A commentary in the Journal of Alzheimer’s Disease (Itzhaki 2018) highlights several new epidemiological studies from Japan that demonstrate increased risk of senile dementia in patients with acute herpesvirus infection. One group studied insurance records to identify 8,362 Taiwanese patients in their late 50’s or early 60’s who developed acute HSV1 infections in the year 2000. They also studied 25,086 age matched controls. Those with acute HSV1 infections were found to have a 2.6 fold increased risk of developing dementia. However, those treated aggressively with antiviral therapy had almost a 90% reduction in risk for dementia compared to those who went untreated (Tzeng 2018).
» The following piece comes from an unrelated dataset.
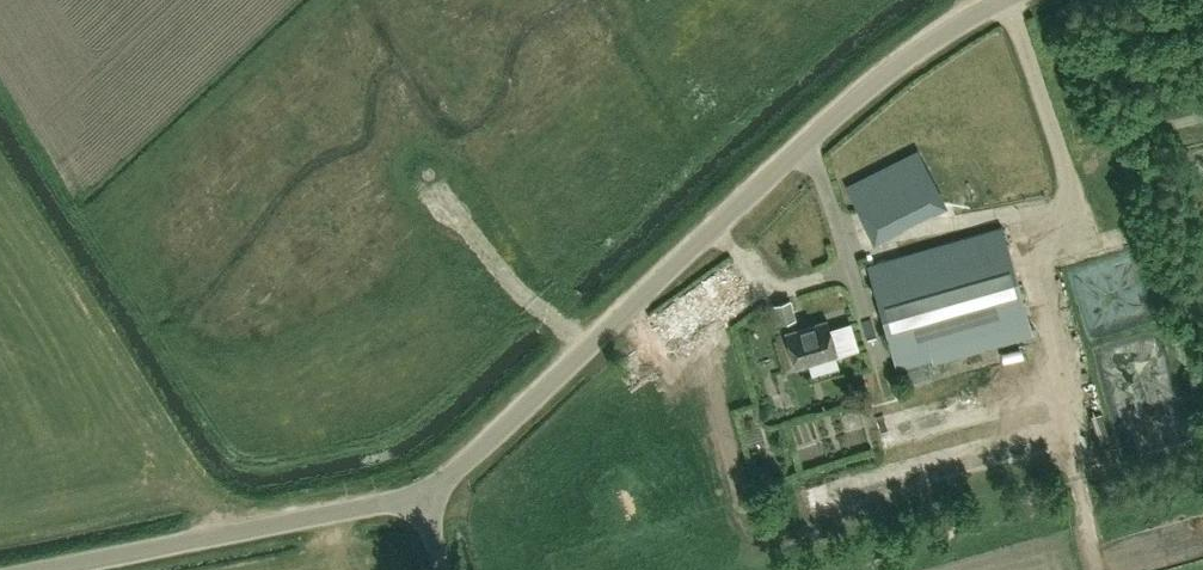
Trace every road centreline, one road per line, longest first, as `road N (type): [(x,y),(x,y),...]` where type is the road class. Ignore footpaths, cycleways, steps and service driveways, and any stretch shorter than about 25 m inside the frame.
road 1 (unclassified): [(425,495),(882,76),(998,0)]
road 2 (unclassified): [(57,569),(425,495)]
Of note, most of the dementias in the HSV1 group study were not the common Alzheimer’s or vascular dementias, the most common forms.
The authors describe two other Taiwan studies published in the past year that studied the increased risk of senile dementia in senior patients who developed acute shingles or zoster opthalmicus infections (Tsai 2017, Chen 2018). These seniors had nearly a three-fold increase in risk of senile dementia, according to insurance records. One weakness of these studies is that the data came from insurance records and the patients were not evaluated for possible signs of dementia at the baseline, when they developed their herpesvirus infections.
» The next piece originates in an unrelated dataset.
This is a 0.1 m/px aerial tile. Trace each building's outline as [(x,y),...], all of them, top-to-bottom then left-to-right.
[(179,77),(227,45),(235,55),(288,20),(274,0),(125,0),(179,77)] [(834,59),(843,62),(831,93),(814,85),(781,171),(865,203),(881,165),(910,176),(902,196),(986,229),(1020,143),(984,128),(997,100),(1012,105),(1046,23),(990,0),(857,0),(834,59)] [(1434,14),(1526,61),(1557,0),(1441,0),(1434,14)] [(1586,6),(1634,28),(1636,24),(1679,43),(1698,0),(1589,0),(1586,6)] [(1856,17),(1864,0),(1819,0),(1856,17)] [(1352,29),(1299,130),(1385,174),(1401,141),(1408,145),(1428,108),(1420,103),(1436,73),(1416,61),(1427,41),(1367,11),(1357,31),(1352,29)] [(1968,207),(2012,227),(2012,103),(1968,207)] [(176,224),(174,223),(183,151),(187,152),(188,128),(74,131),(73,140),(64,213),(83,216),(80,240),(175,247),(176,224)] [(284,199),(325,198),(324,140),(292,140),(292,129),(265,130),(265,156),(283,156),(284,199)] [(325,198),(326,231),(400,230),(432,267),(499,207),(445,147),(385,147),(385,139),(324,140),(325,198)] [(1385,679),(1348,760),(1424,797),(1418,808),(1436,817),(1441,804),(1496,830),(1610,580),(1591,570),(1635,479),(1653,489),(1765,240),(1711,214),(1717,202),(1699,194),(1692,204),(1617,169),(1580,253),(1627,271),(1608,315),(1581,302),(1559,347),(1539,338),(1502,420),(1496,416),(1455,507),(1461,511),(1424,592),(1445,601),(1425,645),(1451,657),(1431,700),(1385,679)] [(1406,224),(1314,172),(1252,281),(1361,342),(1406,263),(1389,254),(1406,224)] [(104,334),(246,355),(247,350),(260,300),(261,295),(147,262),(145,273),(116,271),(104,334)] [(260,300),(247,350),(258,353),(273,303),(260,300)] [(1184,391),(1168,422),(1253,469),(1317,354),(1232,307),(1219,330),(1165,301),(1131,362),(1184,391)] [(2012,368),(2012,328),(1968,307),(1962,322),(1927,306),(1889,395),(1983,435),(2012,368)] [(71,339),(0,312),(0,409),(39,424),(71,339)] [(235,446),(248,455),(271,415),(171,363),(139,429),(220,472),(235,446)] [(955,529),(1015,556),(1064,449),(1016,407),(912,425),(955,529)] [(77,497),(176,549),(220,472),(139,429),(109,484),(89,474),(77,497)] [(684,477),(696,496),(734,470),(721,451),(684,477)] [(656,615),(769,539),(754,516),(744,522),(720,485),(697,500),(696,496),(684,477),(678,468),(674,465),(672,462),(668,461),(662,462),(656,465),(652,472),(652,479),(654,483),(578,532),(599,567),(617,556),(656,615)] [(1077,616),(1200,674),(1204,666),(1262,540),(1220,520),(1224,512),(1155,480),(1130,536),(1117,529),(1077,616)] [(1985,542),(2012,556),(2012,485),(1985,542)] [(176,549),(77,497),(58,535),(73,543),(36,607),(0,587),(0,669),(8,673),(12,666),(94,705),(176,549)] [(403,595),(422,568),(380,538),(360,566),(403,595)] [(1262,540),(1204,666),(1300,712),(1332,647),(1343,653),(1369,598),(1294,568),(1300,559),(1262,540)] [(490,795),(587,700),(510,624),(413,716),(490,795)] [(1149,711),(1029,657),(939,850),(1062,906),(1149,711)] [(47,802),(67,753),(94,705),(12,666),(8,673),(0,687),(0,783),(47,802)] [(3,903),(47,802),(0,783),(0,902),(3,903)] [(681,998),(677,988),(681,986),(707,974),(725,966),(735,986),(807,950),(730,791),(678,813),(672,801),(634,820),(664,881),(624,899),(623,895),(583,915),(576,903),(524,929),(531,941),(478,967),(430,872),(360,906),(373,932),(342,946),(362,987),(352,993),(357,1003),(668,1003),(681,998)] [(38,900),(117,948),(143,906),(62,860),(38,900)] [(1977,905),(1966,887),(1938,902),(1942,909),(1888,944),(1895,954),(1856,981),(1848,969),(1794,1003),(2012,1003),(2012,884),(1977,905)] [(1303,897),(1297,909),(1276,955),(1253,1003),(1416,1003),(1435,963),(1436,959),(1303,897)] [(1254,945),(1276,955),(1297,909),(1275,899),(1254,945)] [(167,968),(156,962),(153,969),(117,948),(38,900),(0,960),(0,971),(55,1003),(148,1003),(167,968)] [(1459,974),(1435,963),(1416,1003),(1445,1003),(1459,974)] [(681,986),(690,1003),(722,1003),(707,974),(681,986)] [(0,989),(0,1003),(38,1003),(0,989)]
Still, after decades of targeting amyloid beta with little success, these results combined with the new findings relating to HHV-6A, HHV-7 and HSV1 active transcripts in AD brains, have some scientists calling for a paradigm change. An excellent commentary on this subject can be found Cell Press ( Haas 2018).
HHV-6A appears to have a lower prevalence in Asia. In a recent study of Chinese patients and the risk of non-Hodgkin’s lymphoma, it was determined that the seroprevalence of HHV-6A in controls was only 11% (Bassig 2018).